Why would I want to semantically annotate my content?
Linking content items to semantic entities and topics that are defined in open universal databases (such as freebase) allows for many content driven applications like online websites or private intranets to share a common conceptual frame and improve findability and interoperability.
Publishers can leverage such technologies to build automatically updated entity hubs that aggregate resources of different types (documents, calendar events, persons, organizations, …) that are related to a given semantic entity identified by an disambiguated universal identifiers that span all applications.
How to use fise?
Setting up a fise instance
You can test fise using the online demo or you can download a snapshot of the all-in-one executable jar launcher (67MB) or you can build your own instance from source. If you want to run your local instance just launch it with a java 6 virtual machine as follows:
java -Xmx512M -jar eu.iksproject.fise.launchers.sling-0.9-20100802.jar
And point your browser to http://localhost:8080
instead of http://fise.demo.nuxeo.com
in the following examples.
Overview of the fise web interface
Once the server is up and running, fise offers three HTTP endpoints: the engines, the store and the sparql endpoint:
the
/engines
endpoint all the user to analyse English text content and send back the results of the analysis without storing anything on the server: this is stateless HTTP servicethe
/store
endpoint does the same analysis but furthermore store the results on the fise server: this a stateful HTTP service. Analysis results are then available for later browsing.the
/sparql
endpoint provide a machine level access to perform complex graph queries the enhancements extracted on content items sent to the /store endpoint.

Request 1:
Retype the rows of data word for word, starting with the row that contains "habitat: Riverine forest and bank vegetation" and going on through the row that contains "elevation (m): 1524", both included.

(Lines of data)
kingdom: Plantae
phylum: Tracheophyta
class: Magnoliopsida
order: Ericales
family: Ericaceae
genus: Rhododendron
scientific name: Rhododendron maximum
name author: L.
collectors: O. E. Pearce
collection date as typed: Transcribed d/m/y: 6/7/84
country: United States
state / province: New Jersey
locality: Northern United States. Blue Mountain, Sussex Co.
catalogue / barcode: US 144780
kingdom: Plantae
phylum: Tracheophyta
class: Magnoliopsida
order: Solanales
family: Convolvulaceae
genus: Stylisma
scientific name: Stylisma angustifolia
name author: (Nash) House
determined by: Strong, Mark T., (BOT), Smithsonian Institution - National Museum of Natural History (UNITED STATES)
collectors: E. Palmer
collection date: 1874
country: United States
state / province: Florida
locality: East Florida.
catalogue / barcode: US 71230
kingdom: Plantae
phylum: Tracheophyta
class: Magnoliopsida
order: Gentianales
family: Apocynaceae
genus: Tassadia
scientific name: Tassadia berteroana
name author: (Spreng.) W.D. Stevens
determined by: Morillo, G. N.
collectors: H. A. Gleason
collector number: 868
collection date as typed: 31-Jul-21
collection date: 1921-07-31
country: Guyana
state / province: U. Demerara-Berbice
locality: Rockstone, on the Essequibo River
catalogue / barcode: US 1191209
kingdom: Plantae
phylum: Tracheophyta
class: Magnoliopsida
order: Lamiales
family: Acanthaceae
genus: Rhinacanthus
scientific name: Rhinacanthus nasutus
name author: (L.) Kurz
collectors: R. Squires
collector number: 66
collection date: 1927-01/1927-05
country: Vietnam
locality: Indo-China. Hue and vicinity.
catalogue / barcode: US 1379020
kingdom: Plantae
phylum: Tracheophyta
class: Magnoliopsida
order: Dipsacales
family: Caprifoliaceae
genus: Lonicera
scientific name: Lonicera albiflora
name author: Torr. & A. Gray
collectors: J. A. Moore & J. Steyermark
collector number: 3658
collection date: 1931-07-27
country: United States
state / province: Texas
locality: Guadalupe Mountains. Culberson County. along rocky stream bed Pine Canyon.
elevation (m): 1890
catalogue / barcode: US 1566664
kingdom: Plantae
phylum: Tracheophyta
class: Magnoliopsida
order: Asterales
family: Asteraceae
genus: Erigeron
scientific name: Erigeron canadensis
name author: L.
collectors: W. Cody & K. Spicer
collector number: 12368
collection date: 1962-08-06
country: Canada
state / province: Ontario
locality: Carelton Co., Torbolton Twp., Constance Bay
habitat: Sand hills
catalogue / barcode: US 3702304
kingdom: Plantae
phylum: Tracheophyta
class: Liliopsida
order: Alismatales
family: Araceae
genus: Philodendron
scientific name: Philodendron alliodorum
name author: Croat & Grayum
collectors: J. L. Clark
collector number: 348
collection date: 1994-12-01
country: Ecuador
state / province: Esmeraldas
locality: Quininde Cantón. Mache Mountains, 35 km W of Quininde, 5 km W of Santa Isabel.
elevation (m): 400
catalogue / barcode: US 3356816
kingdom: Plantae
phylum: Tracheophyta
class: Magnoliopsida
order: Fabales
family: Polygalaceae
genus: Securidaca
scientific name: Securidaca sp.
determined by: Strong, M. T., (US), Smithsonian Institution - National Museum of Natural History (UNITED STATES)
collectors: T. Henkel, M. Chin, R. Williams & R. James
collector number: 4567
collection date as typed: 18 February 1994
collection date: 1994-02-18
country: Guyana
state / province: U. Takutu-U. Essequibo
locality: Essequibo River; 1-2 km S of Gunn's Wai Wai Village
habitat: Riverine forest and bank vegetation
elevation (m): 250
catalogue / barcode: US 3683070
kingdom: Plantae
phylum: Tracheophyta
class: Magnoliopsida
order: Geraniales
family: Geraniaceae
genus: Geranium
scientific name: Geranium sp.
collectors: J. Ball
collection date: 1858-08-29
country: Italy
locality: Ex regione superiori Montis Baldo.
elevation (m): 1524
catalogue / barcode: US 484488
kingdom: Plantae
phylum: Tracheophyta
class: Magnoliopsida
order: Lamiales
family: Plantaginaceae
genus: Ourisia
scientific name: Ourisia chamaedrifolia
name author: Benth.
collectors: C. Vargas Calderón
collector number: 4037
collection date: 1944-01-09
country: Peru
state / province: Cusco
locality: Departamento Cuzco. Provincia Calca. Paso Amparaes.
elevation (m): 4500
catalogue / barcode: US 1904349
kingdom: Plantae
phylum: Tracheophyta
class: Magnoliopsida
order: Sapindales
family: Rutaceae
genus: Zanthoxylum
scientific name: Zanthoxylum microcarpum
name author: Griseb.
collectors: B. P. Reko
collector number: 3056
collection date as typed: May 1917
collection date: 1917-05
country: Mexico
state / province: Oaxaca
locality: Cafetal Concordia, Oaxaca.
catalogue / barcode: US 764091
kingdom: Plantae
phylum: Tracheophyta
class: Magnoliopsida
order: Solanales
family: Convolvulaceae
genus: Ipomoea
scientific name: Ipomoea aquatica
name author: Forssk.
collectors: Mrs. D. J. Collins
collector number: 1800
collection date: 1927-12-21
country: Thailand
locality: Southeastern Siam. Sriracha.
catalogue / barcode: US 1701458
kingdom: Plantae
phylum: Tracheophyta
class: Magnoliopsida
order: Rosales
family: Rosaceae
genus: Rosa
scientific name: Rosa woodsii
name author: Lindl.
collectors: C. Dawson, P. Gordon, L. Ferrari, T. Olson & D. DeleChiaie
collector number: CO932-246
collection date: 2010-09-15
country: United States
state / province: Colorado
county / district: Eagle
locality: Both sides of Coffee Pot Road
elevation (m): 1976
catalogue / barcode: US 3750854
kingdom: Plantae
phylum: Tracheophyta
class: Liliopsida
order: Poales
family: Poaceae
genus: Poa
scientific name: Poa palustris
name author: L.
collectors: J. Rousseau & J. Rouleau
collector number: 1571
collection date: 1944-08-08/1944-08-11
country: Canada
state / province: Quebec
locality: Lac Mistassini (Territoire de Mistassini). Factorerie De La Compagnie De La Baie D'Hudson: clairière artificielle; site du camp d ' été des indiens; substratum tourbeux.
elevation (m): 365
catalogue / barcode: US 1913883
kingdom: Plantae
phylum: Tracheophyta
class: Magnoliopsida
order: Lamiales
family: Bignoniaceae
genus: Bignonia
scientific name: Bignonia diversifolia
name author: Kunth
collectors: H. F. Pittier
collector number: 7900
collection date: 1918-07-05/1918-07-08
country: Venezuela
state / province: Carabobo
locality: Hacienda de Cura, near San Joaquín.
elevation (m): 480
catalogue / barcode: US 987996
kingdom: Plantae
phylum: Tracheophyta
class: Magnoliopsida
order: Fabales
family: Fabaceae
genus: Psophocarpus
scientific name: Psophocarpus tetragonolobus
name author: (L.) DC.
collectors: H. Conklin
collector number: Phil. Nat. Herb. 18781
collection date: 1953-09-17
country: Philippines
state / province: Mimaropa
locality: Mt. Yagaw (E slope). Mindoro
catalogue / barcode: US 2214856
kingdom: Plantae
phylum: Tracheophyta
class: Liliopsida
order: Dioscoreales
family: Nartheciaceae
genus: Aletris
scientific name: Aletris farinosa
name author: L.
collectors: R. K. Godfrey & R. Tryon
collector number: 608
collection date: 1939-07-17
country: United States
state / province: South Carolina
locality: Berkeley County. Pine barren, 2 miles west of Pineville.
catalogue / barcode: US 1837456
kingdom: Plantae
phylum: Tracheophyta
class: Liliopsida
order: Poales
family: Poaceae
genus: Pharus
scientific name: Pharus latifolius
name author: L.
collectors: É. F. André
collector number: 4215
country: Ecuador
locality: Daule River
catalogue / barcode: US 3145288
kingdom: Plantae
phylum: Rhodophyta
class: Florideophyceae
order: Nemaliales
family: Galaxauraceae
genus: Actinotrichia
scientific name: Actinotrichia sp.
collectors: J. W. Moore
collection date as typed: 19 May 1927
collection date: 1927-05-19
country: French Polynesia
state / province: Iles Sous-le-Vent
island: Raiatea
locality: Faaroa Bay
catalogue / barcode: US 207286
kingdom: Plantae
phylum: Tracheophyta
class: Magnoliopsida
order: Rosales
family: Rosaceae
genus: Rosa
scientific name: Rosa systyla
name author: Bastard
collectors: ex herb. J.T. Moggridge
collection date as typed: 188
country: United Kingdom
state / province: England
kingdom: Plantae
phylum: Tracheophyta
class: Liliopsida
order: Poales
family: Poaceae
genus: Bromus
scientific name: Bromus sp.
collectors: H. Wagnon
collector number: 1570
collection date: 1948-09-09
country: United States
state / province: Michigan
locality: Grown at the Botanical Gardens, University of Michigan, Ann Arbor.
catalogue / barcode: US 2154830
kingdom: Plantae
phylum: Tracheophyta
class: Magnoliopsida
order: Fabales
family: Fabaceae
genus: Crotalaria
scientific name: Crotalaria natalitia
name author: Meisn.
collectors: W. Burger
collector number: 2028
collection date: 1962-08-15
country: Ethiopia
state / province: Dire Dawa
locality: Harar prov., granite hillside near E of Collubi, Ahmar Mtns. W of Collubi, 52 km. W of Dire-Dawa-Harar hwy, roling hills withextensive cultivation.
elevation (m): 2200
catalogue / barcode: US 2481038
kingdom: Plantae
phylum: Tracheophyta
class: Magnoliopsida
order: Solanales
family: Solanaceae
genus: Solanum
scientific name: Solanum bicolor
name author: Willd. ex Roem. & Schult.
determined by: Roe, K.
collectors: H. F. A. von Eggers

Request 2:
Answer these questions from the passage on fise:
(a) How large is the all-in-one executable jar launcher?
(b) What address should the browser be pointed to when running a local instance?
(c) Which endpoint stores the analysis results on the fise server?

Written solution 1:
habitat: Riverine forest and bank vegetation
elevation (m): 250
catalogue / barcode: US 3683070
kingdom: Plantae
phylum: Tracheophyta
class: Magnoliopsida
order: Geraniales
family: Geraniaceae
genus: Geranium
scientific name: Geranium sp.
collectors: J. Ball
collection date: 1858-08-29
country: Italy
locality: Ex regione superiori Montis Baldo.
elevation (m): 1524

Written solution 2:
(a) 67MB
(b) http://localhost:8080
(c) The /store endpoint